Die meisten PatientInnen beschreiben den Schmerz so oder ähnlich: messerstichartig, elektrisierend, brennend – oder eben wie Nadelstiche. Wann der Schmerz zum ersten Mal auftritt, sei unterschiedlich, sagt Thomas Koller. Die einen spüren ihn kurz nach der Operation, die anderen erst Wochen bis Monate danach. Mehr als die Hälfte leidet bis zu fünf Stunden täglich daran, 28 Prozent sogar Tag und Nacht.

Hielten die ÄrztInnen das rätselhafte Schmerzempfinden in den achtziger Jahren noch für psychosomatisch bedingt, vermuten sie heute vor allem physische Ursachen. Als erwiesen gilt, dass die gestutzten Nervenenden an den Amputationsstümpfen vernarben und zu Neuromen auswuchern können. «Diese Knoten aus Nervenenden können Störreize abgeben», erklärt Koller. Doch als Hauptursache für den Schmerz gelte heute eine andere: die Reorganisation des Kortex.

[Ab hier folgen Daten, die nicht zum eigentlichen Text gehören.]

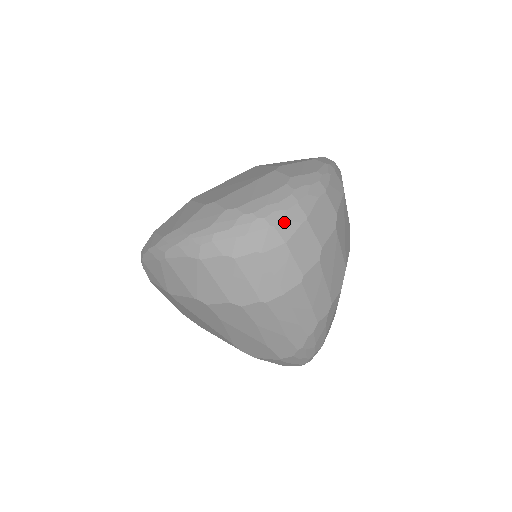
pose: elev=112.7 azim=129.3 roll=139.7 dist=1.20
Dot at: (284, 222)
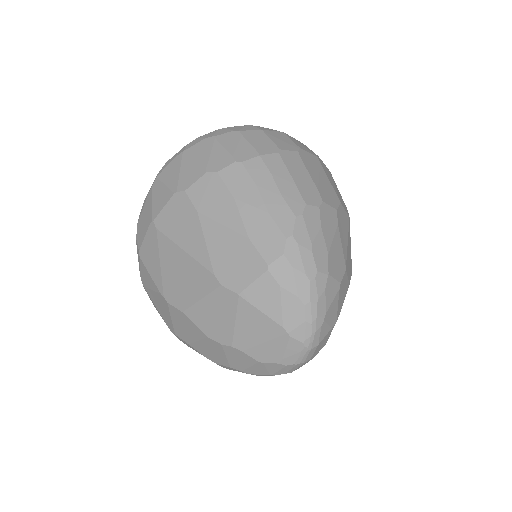
Dot at: (262, 127)
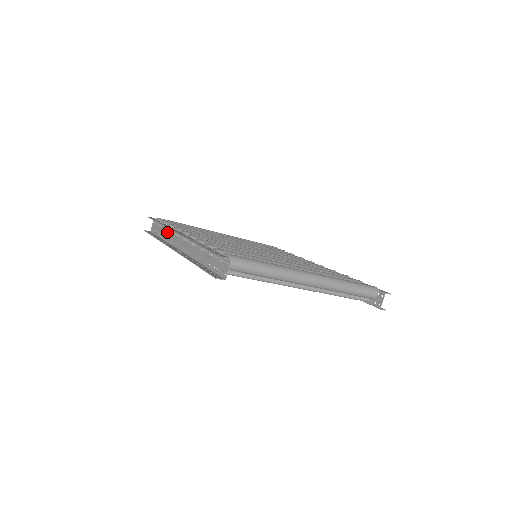
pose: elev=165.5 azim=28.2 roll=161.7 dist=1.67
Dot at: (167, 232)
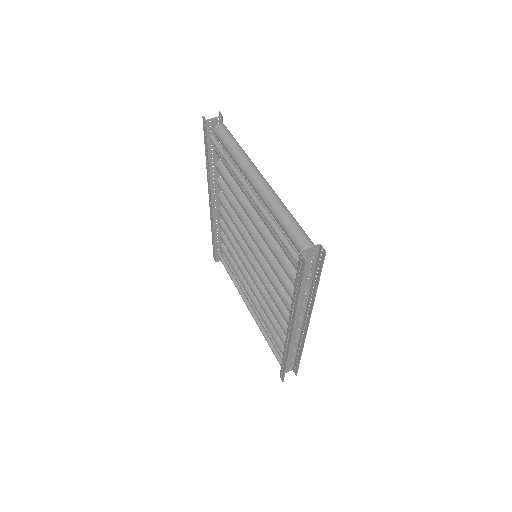
Dot at: occluded
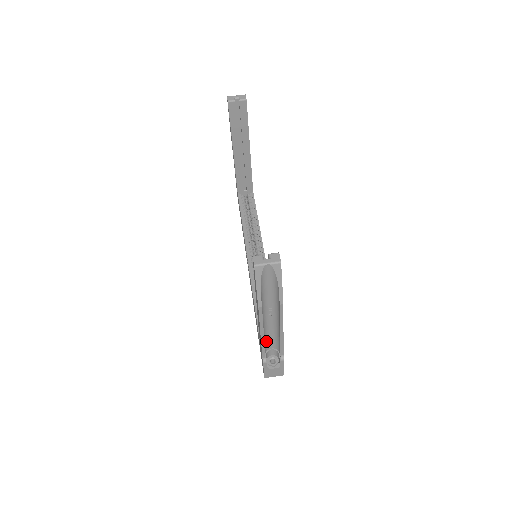
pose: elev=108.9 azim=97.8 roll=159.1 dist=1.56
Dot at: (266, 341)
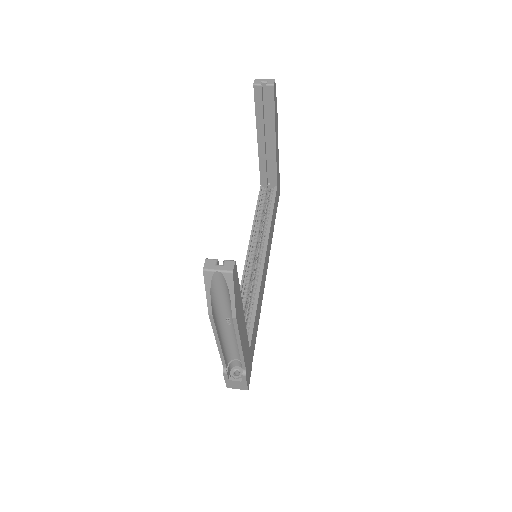
Dot at: (229, 351)
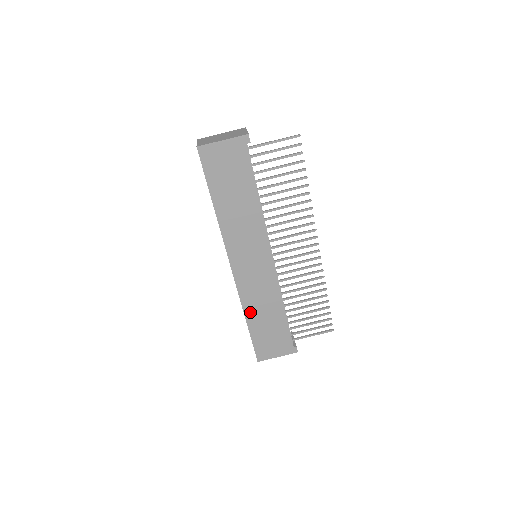
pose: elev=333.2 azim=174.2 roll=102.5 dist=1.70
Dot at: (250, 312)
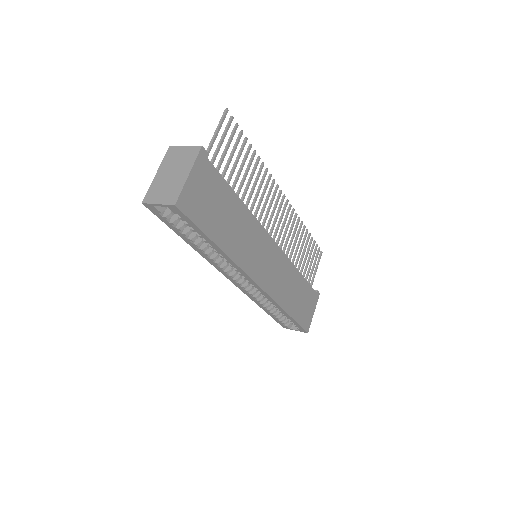
Dot at: (286, 304)
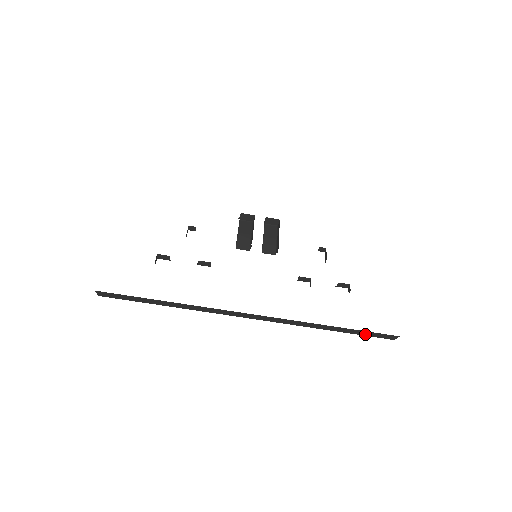
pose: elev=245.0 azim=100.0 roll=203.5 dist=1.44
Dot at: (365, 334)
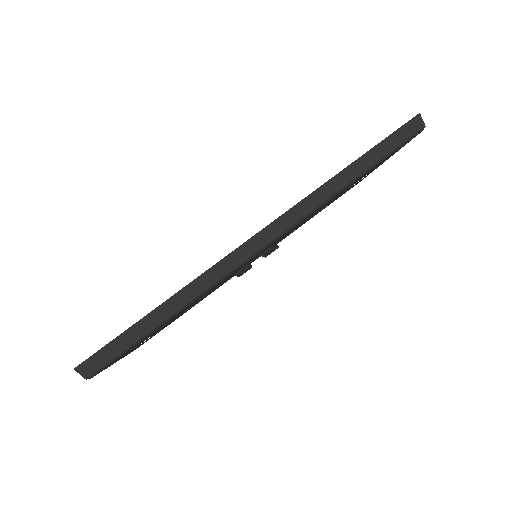
Dot at: (390, 147)
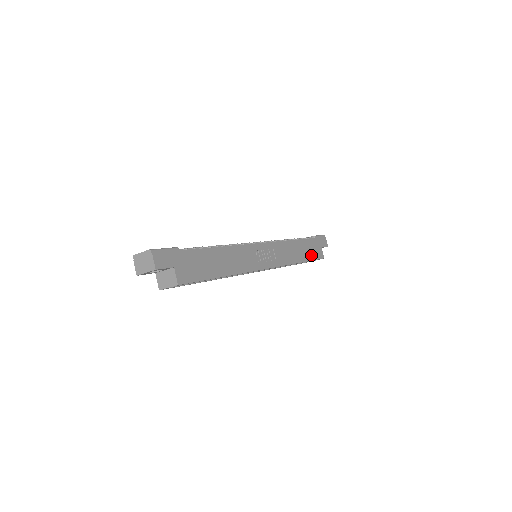
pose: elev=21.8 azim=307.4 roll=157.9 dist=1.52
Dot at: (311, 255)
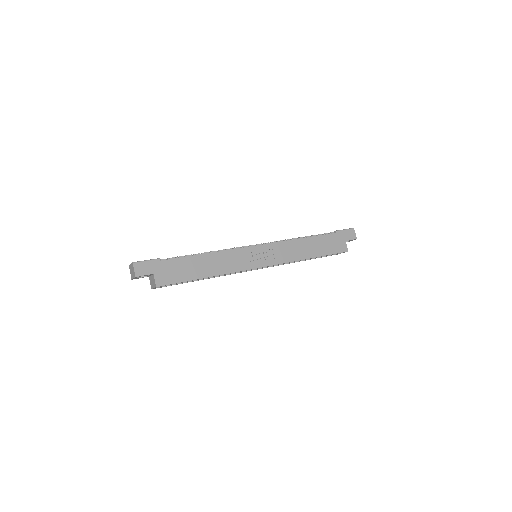
Dot at: (327, 250)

Der Kortex, die Gehirnrinde, funktioniere wie eine Art Landkarte. «Ob Hand, Arm, Bein, Rücken – jeder Körperteil hat auf dieser Karte sein eigenes Areal», sagt Koller. Je gefühlssensibler der Körperteil, desto grösser sein Kortexareal. Die Region für den Mund ist grösser als jene für den Rücken, und die für die Finger ist grösser als jene für den Unterschenkel.

Verliert der Mensch ein Körperteil, passt sich diese Landkarte an. Die Hirnregion, die das amputierte Glied repräsentiert, schrumpft – benachbarte Areale können wachsen. Im Prozess der kortikalen Reorganisation des Gehirns vermutet die Medizin die Hauptursache der Schmerzen. Wieso diese Veränderung der Gehirnareale mit Schmerzen einhergeht, ist noch nicht restlos geklärt. Das Wissen, dass sie Schmerzen verursacht, aber könne die Physiotherapie nutzen, erklärt Koller.

Verschiedene Imaginationstherapien

Die spinnen, dachte sich Roger Peter erst, als ihm die PhysiotherapeutInnen in Bellikon einen Spiegel zwischen Stumpf und gesundes Bein hielten. Er sollte sein intaktes Bein bewegen – und sich auf dessen Spiegelbild konzentrieren. Der Spiegel, hiess es, gaukle dem Hirn vor, dass er noch beide Beine habe.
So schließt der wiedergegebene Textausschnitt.